At Quartz Creek, Todd got word from the film crews that the Dakota Boys were struggling. Todd met with his father, Jack and discussed Fred's dilemma. He told Jack that the 400 was sitting there, and maybe they could let Fred borrow it. Jack gave his blessing to Todd and Sam Brown; the series producer took the ride with him to see Fred. Todd was not anxious to have them film this part, but it shows just what Todd is worth as a man and fellow miner. This could be the start of mending fences with Dakota Fred. As Todd drove the 600 miles to meet with Fred, the scenery was awesome along the way. After last season, Fred was accused of being a claim jumper, which did not sit well with either crew.
As the producers got ready to film the meeting between Fred and Todd, they found out that Todd met with Dustin earlier and then left Porcupine Creek, leaving Sam there. Dustin told Todd that Fred was too proud to accept his offer. When Sam returned to the Klondike, he had a showdown with Todd. He told Todd that he blew one of the best events of the "Gold Rush" season. Sam has a lot of history with Todd and does not always know where he stands. They agreed on a truce and shook hands.
The camera crews experience the ups and downs of the miners, but also have feelings of their own to deal with.

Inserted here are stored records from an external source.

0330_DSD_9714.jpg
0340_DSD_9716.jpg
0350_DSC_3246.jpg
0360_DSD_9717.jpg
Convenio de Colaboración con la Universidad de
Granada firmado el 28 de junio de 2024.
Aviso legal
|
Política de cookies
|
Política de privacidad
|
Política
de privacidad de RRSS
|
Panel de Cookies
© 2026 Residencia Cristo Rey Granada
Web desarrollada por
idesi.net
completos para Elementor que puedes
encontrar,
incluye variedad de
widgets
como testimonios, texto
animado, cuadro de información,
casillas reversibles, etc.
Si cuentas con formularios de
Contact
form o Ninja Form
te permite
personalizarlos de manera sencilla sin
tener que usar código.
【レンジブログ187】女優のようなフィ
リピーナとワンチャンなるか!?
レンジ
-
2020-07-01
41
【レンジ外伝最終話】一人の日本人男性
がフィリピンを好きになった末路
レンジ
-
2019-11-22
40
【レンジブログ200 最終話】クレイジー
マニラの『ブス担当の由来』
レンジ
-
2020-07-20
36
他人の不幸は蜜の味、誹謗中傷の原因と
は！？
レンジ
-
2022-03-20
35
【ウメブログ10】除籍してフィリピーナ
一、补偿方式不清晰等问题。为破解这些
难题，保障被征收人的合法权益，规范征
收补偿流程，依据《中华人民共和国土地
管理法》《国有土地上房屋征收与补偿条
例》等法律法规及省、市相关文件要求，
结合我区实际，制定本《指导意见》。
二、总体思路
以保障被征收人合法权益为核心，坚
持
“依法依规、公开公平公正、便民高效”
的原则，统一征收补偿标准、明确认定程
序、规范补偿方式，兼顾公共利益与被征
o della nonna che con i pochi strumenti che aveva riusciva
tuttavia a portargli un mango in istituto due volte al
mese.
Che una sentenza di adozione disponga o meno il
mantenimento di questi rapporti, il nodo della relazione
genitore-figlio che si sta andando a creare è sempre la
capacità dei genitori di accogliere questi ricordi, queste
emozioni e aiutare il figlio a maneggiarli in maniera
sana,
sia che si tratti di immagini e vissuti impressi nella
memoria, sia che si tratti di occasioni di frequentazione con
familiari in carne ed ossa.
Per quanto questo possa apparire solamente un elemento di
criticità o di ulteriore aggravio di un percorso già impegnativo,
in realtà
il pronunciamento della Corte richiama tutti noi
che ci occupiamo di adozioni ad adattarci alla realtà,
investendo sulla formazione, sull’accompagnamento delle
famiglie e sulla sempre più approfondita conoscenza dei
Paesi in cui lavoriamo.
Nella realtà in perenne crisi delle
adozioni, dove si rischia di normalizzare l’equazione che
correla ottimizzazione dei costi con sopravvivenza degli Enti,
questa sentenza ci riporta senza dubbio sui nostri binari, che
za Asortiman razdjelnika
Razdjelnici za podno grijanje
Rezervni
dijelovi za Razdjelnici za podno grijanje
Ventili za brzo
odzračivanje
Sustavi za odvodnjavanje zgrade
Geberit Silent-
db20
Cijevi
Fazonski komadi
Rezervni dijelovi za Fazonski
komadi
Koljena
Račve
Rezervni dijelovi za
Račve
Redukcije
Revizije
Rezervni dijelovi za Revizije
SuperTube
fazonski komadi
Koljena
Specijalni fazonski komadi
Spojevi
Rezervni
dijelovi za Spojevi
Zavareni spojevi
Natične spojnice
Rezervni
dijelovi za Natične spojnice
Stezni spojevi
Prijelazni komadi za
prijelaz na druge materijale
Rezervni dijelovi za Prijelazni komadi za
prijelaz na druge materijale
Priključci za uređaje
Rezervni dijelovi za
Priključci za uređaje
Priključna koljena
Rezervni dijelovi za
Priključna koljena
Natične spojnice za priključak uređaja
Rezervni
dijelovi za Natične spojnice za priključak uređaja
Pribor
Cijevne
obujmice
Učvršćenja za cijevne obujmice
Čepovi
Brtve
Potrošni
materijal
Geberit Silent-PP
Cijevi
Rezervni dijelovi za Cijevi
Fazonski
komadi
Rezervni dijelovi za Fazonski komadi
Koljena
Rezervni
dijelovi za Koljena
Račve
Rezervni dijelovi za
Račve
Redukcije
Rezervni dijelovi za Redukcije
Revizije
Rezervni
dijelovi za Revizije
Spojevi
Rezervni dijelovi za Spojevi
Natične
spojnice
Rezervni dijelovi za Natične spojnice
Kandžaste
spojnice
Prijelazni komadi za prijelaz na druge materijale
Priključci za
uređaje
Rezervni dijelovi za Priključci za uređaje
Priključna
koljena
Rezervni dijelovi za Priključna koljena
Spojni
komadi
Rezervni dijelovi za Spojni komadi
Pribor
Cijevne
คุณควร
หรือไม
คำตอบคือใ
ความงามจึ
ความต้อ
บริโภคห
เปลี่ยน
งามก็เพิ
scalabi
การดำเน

Being away from their families and in a place where they are literally isolated, is not easy for either crew. Parker always gives them a run for their money, being a teenager; he is subject to the emotions of a teenager, with the responsibility of an adult. Parker seems to have the least amount of regard for the camera crew and tires easily of working around the clock and being at their every whim. Many of them were there for two years awaiting his gold strike at Big Nugget. When it turned out to be a huge disappointment, the film crew was as disheartened as Parker.
At Quartz Creek, when the trammel broke down, the crew had to find things to do to amuse themselves, but that soon got tired. When the trammel started running after two weeks of being silent; the film crew and miners celebrated. Unfortunately, for the sound crew; the trammel was louder than a jet engine. After checking the sluice; the trammel was letting the gold escape, and they finally shut it down, for good. The next day, the decision is made to head to Indian River. Both miners and production staff head there as the helicopter made the epic camera shot of the line of equipment on the road to Indian River.
Conflict with both crews of production and miners reached inferno levels as the season came to an end and quotas were not in the foreseeable future. As Todd ran the operation around the clock, the camera crews had to do the same. As breakdowns occurred, Todd gave the production crew stern warnings to wear hard hats. When the Indian River wash plant broke down, oil was leaking into the sluice box, as the crew hurried to fix the problem, the production staff asked Dave Turin questions that annoyed him as they tried to capture his emotion. But never to be defeated, Dave got it repaired and back to work.
As the British crew spotted an ugly large insect; it turned out to be a wasp laying eggs on a log, the decision as to whether to let it live or not was superseded by Parker, who took matters into his own hands, by ending its life.
As the film crew anxiously awaited the final clean out of Indian River, Jack Hoffman was asked to pour out the gold one more time for the camera, and it spilled. Jack was livid, and it was very much unlike the usual demeanor of Jack. The thousand-ounce goal was something both crews wanted to see. As the pro and con bets between the production crew arose; the bearded men had a bet to lose their whiskers to the winners. Just short of the thousand, it was a season for both crews to be proud of; beards or not.
The fun ensued as the crews were departing, acting just like little boys, they all left as friends. Despite the conflict of the past season, practical jokes and roughhousing were the physical releases they needed to liberate much of the pressure they were under during the season as fans look forward to the next season of "Gold Rush."